Car si Biden a fait à Macron l’honneur d’une visite d’Etat, c’est parce que les Etats-Unis considèrent la France comme le leader de l’Europe. C’est un mouvement géopolitique tectonique, qui n’est pas seulement dû à la personnalité du président français, mais aussi à la perception que Washington a du Vieux Continent. La Grande-Bretagne s’est marginalisée en quittant l’Union européenne et, jusqu’à la seconde venue de la reine Victoria attendue par les partisans du Brexit, qui permet la restitution de l’Empire britannique, Londres devra assumer que sa capacité d’influence aux États-Unis, bien que grande, n’est plus ce qu’il était.

Et puis il y a l’Allemagne, un pays qui a un rôle économique bien plus important que son rôle politique, mais qui a vu sa stature diminuer avec les hésitations et les allers-retours constants du chancelier Olaf Scholz dans la guerre d’Ukraine.

Le monde

Macron a répondu, comme il fallait s’y attendre, au cadeau de Biden par des déclarations sur le mépris de la Chine envers l’ordre international qui ont scandalisé Pékin, incommodé Berlin et ravi Washington . Dans le triangle entre la France, l’Allemagne et les États-Unis, chacun essaie de semer la zizanie entre les deux autres.

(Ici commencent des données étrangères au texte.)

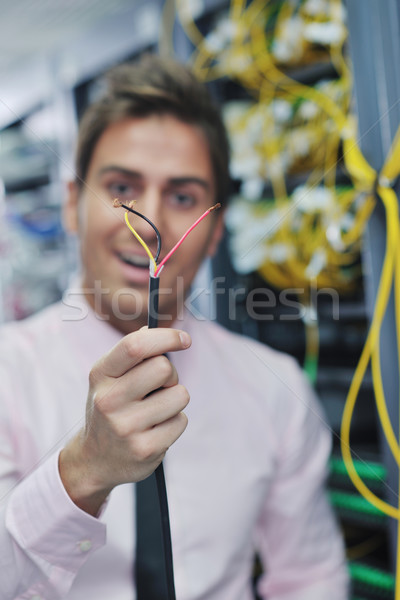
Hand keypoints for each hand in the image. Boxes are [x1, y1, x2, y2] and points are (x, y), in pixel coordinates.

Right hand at [59, 327, 190, 514]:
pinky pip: (181, 421)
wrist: (94, 460)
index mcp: (100, 375)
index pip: (135, 345)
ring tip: (156, 410)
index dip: (166, 337)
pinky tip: (155, 429)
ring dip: (174, 400)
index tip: (185, 339)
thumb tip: (155, 329)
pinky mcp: (145, 449)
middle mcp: (109, 400)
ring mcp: (126, 427)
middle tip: (161, 387)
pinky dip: (175, 422)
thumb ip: (131, 353)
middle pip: (164, 368)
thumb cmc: (111, 408)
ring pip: (180, 395)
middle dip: (171, 374)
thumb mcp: (109, 378)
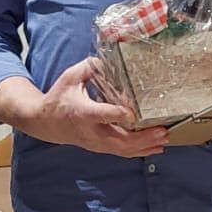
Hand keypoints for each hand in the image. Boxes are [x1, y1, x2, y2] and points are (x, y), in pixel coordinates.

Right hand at [2, 60, 167, 157]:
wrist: (46, 123)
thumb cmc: (59, 97)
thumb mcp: (70, 77)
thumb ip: (91, 67)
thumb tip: (111, 59)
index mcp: (82, 112)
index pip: (102, 114)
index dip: (118, 114)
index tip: (133, 113)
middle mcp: (91, 131)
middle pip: (119, 139)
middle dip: (142, 137)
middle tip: (162, 131)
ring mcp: (96, 142)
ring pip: (123, 149)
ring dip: (145, 146)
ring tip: (164, 139)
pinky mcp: (100, 147)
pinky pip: (122, 152)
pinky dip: (140, 151)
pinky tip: (155, 148)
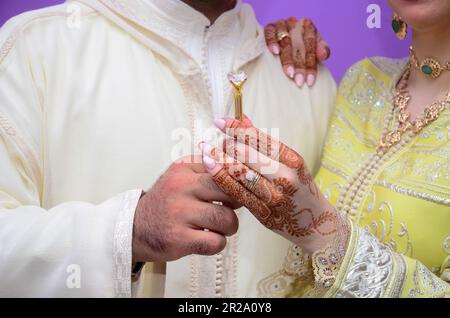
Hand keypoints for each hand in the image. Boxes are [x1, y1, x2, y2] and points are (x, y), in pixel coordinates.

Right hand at [132, 155, 240, 261]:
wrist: (134, 227)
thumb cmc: (165, 203)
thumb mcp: (181, 176)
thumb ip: (208, 170)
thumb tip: (242, 173)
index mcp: (184, 169)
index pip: (224, 169)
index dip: (237, 183)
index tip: (238, 190)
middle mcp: (181, 188)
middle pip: (229, 192)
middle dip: (236, 204)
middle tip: (228, 209)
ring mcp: (179, 214)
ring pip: (227, 219)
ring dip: (228, 227)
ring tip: (217, 227)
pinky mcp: (179, 239)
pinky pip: (216, 242)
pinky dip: (217, 244)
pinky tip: (207, 240)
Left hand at [200, 118, 345, 254]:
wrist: (315, 223)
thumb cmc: (299, 187)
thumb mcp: (288, 162)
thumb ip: (263, 141)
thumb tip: (242, 118)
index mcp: (293, 159)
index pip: (260, 138)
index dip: (236, 128)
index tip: (219, 122)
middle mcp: (285, 177)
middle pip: (248, 155)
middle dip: (226, 145)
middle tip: (212, 142)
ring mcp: (274, 196)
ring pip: (240, 173)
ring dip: (220, 160)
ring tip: (206, 152)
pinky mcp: (263, 212)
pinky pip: (237, 193)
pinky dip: (221, 179)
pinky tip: (210, 169)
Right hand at [265, 18, 329, 86]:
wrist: (279, 38)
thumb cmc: (299, 46)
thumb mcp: (312, 48)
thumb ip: (321, 50)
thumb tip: (323, 55)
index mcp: (308, 26)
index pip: (311, 44)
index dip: (311, 64)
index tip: (309, 81)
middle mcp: (295, 23)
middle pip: (299, 44)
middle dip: (300, 65)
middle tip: (299, 81)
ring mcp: (281, 23)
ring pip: (285, 41)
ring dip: (287, 58)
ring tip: (289, 73)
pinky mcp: (269, 26)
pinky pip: (270, 33)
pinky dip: (272, 42)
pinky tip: (275, 52)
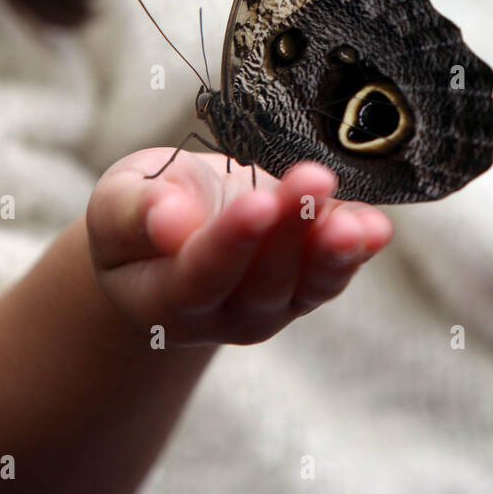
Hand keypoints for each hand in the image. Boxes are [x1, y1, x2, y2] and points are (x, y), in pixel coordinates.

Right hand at [85, 150, 392, 345]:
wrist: (176, 230)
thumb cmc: (143, 211)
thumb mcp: (116, 202)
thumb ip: (134, 214)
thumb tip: (167, 221)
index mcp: (165, 296)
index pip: (202, 275)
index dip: (232, 242)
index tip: (258, 204)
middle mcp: (223, 313)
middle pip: (264, 278)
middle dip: (292, 228)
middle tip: (312, 180)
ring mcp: (272, 305)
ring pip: (308, 284)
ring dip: (335, 250)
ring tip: (355, 222)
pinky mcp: (307, 286)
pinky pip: (336, 272)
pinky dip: (360, 250)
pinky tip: (376, 227)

QUELLE EUROPE VEULENT LES ÉTATS-UNIS?

Les États-Unis recapitalisent leur économie en raison de la guerre ukrainienne et de ses conséquences. Berlin et Paris, qui subissent le contraire, le savent. Et en fait, la presse française a souligné la visite de Macron et malgré le fait que personne n’avait même laissé entendre le contraire que :

L’administration Biden rejette les fausses affirmations selon lesquelles les États-Unis seraient les profiteurs de la guerre en Ukraine, en particulier dans le domaine de l’énergie.

le monde

On pourrait se contenter d’une Excusatio non petita, acusatio manifesta . Mais la stratégie de Biden a toutes les apparences d’être beaucoup plus ambitieuse. Depuis le début , les Etats-Unis semblent mener cette guerre plus contre l’Europe – qu’ils rendent de plus en plus dépendante et en l’éliminant comme concurrent – que contre une Russie qu’ils ont jetée dans les bras de la Chine sans grande inquiétude.

 

  • Les États-Unis veulent une Europe militairement et économiquement dépendante qui ne peut pas agir comme un concurrent sur son propre marché ou jouer pour déplacer ses capitaux en Amérique latine, en Asie et, dans une moindre mesure, en Afrique. Et ça ne va pas s’arrêter. La guerre commerciale est en cours et elle est imparable.
  • La question est de savoir combien de temps une UE vivant dans un conflit interne perpétuel, en guerre avec ses principaux fournisseurs et confrontée à une désindustrialisation massive, pourra-t-elle survivre à l’écrasement des États-Unis ?
  • Pour les travailleurs, la question n’est pas de prendre parti. Ni les travailleurs américains ne vont « voir de bons emplois revenir » comme le promet Biden, et les Européens n’ont rien à gagner d’une UE qui coordonne l’attaque systématique contre leurs conditions de vie les plus élémentaires.
  • La vraie question est de savoir comment défendre les besoins des travailleurs, qui sont les mêmes aux États-Unis, dans l’UE, en Ukraine, en Russie et partout dans le monde, face à un système de plus en plus ouvertement orienté vers la guerre. Et pour cela, la première chose est de nous organiser pour nous défendre des atteintes à nos conditions de vie les plus élémentaires qui chaque jour, pays après pays, nous tombent dessus.